» **Task requirements**
Translate this sentence from the blog post into Spanish: "I naturally assume that the physicians are well-trained and competent."
[Passage to read — start]
Amy Fish INMED Blog

Still Amazed

cure-hospital-dominican-republic-prayer-before-surgery

 

I just finished my fourth week here in the DR, and every day I find myself so happy, fortunate and proud to be here. Although I had previously lived abroad in a developing country, I am only just now fully understanding the desperate need for medical missions in developing nations. This whole experience reminds me over and over again how grateful I am to live in a country whose medical system, while definitely flawed in its own ways, demands regulation and standardization in the education of our physicians and of the delivery of health care in general.

 

I know when I go to a hospital in the US that I am going to recieve good medical care – whether I have insurance or not.  I naturally assume that the physicians are well-trained and competent.  I expect that if I need surgery, the surgeon will be well-educated and will have had years of residency and fellowship before practicing on his own.

 

Yes, we all have had experiences in the US where we disagreed with the physician. Yes, we have all had experiences where two physicians have given us two completely differing opinions or plans of care.  But, in developing countries, the discrepancy between a “competent” and “incompetent” physician is a whole other phenomenon that we usually don’t need to worry about in the States.
[Passage to read — finish]
[Provided material — start]
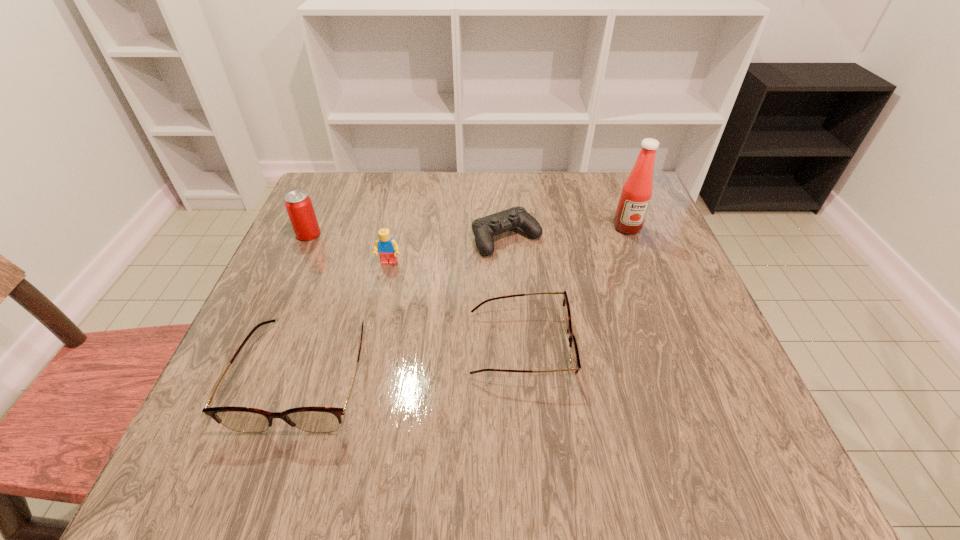
The height and width of the screenshot is (540, 960). I want to click on vacant place for an extra spectacles on the right, so click(x=711, y=321).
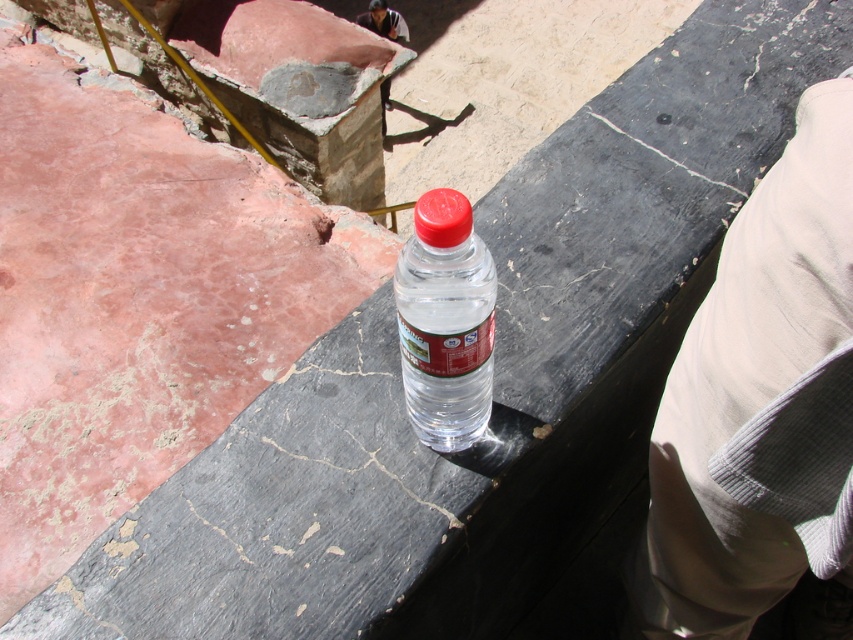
[Provided material — finish]
» **Solution to the problem**
Naturalmente doy por sentado que los médicos están bien capacitados y son competentes.